▶ [Exercise aim]:
Reproduce the text of the data word for word, everything from the very beginning down to and including the line with "Add to cart". Leave the pictures out of your answer.
- - - -
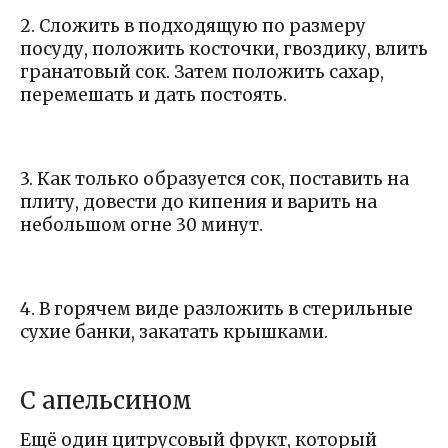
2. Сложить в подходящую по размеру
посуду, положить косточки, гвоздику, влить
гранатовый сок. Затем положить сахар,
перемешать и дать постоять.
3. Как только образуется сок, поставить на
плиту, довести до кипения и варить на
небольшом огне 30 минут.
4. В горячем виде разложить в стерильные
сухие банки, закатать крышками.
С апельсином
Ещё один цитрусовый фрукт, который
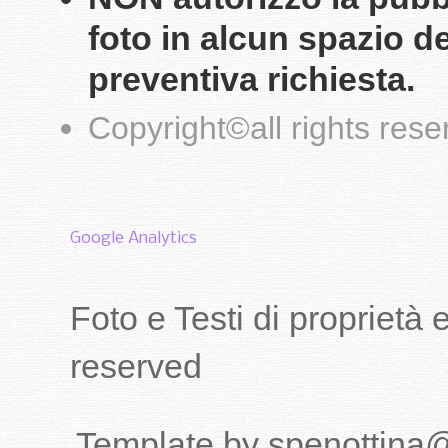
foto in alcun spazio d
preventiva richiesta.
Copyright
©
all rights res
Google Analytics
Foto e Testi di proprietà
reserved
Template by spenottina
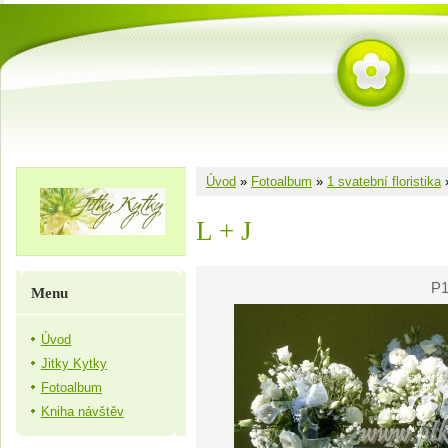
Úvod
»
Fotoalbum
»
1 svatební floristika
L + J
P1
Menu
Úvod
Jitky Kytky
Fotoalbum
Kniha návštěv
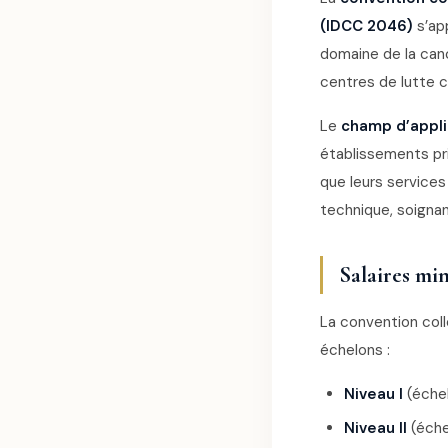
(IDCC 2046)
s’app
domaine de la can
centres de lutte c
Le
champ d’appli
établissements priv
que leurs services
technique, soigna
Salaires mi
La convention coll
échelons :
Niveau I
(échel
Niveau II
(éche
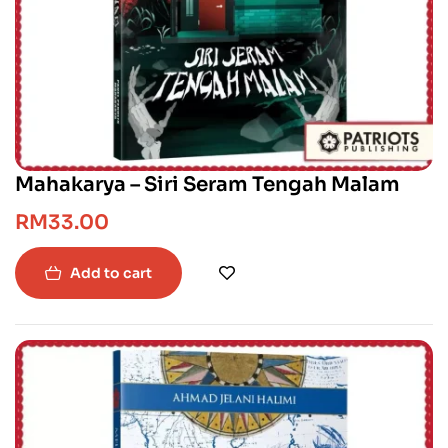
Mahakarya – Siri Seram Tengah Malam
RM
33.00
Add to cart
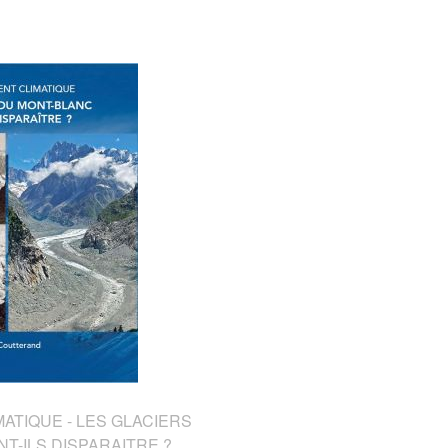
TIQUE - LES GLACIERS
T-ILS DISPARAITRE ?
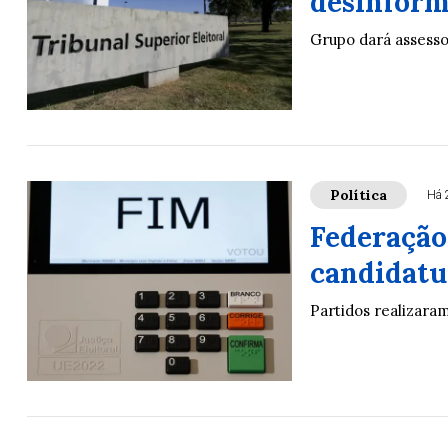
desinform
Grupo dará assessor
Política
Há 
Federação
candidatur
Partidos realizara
- - - -
▶ [Answer section]:
2. Сложить в подходящую по размеру
посуду, положить косточки, гвоздику, влить
гранатовый сок. Затем положить сахар,
перемешать и дать постоять.
3. Как только образуется сок, поставить на
плиту, довести до кипения и варить на
небольшом огне 30 минут.
4. В горячем виде разложить в стерильные
сухие банки, закатать крышками.
С апельсином
Ещё один цитрусовый фрукт, который
foto in alcun spazio d
preventiva richiesta.
Copyright
©
all rights res
Google Analytics
Foto e Testi di proprietà
reserved
Template by spenottina
Úvod
»
Fotoalbum
»
1 svatební floristika
L + J
P1
Menu
Úvod
Jitky Kytky
Fotoalbum
Kniha návštěv
(IDCC 2046)
s’app
domaine de la can
centres de lutte c
Le
champ d’appli
établissements priv
que leurs services
technique, soigna
Salaires mi
La convention coll
échelons :
Niveau I
(échel
Niveau II
(éche
Mahakarya – Siri Seram Tengah Malam
RM
33.00
Add to cart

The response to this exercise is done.